左ははっぴいえんど85年再結成時のライブ音源「THE HAPPYEND」
斉藤由貴とエルヴィスはたぶん違う人が買ったんだろうな……

 実際にかけてみると、振動を溝として刻み、針がなぞって音を出すという極めてプリミティブな原理で音が出ているために、ほんのわずかな状態の違いが音に直結するのがよくわかります。回転が安定しないときはプレイヤーのベルトをかけなおしたり、針にホコリがついていないか確認したり、スピーカーの左右差や盤ごとの音量差を聴きながら調整したりと出音に手を加える作業は楽器のよう。ギタリストがプレイだけでなくシールド、エフェクター、アンプまで通り道全てにこだわるように、レコード趣味の人が線や電源にまでこだわりたくなる気持ちが少し理解できました。
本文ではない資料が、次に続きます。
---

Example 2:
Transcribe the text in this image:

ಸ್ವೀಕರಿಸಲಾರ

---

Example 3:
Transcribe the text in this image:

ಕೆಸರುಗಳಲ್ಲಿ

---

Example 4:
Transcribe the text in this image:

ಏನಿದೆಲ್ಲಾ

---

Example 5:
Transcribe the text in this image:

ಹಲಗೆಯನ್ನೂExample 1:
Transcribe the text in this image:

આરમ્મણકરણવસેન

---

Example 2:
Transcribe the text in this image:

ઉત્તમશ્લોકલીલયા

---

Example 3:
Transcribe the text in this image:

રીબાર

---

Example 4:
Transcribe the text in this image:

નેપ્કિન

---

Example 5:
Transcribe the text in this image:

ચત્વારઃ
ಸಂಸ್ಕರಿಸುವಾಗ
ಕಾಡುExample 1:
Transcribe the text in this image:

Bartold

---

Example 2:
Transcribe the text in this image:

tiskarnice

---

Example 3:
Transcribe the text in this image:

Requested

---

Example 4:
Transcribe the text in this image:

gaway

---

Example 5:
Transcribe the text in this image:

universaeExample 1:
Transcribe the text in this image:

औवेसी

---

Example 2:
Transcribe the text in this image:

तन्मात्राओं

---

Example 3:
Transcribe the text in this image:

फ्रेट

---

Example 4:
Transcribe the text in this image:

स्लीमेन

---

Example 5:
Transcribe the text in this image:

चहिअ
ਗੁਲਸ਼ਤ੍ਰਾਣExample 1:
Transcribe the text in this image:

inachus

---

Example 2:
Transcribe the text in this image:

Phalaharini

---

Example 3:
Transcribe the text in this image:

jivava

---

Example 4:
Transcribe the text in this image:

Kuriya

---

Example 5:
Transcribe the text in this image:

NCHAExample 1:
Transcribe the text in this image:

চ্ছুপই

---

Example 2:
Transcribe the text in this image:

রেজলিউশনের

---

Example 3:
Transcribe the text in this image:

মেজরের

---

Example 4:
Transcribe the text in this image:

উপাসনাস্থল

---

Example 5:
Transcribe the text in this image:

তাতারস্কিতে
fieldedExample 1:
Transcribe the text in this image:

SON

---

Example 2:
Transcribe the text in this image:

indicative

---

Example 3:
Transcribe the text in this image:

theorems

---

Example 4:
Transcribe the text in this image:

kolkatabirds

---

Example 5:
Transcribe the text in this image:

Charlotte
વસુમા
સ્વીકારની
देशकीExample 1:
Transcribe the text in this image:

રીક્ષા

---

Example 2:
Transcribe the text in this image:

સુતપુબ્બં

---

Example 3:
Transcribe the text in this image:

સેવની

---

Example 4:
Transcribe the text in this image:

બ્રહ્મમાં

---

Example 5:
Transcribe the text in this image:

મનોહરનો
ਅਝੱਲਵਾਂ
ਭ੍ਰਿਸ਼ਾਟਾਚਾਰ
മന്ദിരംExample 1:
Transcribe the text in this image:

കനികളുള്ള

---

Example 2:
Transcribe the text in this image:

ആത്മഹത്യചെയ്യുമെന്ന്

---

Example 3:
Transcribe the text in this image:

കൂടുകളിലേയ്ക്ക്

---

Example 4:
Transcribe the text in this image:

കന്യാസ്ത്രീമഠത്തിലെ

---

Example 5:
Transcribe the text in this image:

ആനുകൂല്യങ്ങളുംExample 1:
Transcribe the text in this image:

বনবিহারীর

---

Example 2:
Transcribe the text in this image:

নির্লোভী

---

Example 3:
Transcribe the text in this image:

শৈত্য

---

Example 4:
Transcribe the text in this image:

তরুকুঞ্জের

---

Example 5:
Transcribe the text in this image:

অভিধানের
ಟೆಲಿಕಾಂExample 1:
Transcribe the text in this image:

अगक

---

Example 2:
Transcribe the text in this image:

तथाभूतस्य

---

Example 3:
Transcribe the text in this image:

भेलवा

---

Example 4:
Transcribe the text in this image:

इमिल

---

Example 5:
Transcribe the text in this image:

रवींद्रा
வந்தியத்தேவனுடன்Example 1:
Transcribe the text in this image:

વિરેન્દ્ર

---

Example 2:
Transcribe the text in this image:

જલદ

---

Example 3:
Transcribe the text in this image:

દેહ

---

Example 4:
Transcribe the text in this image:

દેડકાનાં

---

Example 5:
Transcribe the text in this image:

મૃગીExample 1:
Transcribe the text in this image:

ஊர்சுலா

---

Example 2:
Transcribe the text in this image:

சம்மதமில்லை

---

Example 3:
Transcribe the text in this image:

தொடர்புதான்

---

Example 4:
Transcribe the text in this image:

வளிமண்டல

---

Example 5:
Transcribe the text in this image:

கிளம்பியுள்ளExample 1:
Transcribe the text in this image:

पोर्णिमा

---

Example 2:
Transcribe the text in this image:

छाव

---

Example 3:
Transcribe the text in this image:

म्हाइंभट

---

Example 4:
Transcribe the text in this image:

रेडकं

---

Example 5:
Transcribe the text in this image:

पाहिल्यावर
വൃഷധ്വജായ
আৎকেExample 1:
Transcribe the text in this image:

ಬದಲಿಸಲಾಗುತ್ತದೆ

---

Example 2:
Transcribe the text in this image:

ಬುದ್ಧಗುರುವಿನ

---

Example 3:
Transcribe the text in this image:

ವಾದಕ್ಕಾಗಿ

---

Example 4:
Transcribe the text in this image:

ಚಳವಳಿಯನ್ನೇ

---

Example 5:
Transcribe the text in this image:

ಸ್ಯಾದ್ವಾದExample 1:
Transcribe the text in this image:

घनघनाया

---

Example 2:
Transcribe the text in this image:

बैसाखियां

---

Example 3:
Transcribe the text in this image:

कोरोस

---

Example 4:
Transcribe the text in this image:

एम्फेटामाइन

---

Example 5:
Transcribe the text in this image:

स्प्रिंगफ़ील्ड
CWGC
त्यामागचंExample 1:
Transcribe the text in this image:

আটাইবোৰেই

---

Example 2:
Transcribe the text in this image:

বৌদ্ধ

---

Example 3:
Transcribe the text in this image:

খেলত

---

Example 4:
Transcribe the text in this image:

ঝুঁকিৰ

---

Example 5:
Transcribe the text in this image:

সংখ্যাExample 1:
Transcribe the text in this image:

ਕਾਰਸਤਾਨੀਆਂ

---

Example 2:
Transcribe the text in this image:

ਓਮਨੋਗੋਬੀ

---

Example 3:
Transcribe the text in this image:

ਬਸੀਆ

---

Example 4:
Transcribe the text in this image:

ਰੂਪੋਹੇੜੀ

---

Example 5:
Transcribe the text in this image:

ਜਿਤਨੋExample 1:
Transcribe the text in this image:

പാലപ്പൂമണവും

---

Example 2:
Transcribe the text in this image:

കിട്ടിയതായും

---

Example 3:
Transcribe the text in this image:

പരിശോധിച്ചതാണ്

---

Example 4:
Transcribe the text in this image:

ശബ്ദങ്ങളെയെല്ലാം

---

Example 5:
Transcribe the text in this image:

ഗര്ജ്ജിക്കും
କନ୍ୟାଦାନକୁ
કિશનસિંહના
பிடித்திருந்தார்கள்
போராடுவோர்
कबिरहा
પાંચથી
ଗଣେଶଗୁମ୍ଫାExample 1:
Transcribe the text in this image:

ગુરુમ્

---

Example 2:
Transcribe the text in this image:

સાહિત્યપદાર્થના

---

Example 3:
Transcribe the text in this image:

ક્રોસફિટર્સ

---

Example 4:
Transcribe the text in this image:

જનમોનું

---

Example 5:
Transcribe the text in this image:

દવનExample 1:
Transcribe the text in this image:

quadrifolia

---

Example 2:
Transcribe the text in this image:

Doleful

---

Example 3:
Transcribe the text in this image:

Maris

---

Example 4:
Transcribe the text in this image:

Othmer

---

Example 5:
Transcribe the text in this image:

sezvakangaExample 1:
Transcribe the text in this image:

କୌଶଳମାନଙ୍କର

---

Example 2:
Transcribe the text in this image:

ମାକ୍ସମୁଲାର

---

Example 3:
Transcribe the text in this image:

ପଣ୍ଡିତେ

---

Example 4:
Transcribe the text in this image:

 また、「アルバム」という概念の捉え方にも気づきがありました。「ビートルズ以来長らくアルバム単位でコンセプトがまとまった作品を作るようになった」とか「最近はサブスクやダウンロードで聴くので一曲単位で聴かれるようになった」みたいな話がありますが、レコードにはA面とB面が存在します。CDの体験をもとに考えるとアルバムというのは十数曲通しで聴くものですが、レコードにはB面に切り替える手間がある分、1曲目が2回存在するのです。そのことを最も実感したのがGeorge BensonのBreezin'というアルバムになります。

 このアルバムの中で特に有名でキャッチーな曲は1曲目のBreezin'と4曲目のAffirmationなのですが、サブスクで聴いているうちはなぜAffirmationがこんなに中途半端な位置にあるのかという大きな疑問がありました。これをレコードで聴いてみると、Affirmationは見事にB面の1曲目にあたるのです。(あとサブスクにある7-9曲目はレコードには収録されていません。)多様なメディア、多様な機器で音楽を聴いていると音源ファイルはどんな形で記録されていても同じように思えてきてしまいますが、単に音を記録するものではなく体験としてデザインされているということは意外と重要なのかもしれません。

今後もレコードに関するnoteを書いていきます

 レコード趣味をはじめたことは、わたしの音楽体験を想像以上に豊かにしてくれました。今後もレコードを聴きながら考えたことや、持っているレコードとその入手エピソードについてnoteに書き続けていこうと思っていますので、引き続き楽しんでいただければ幸いです。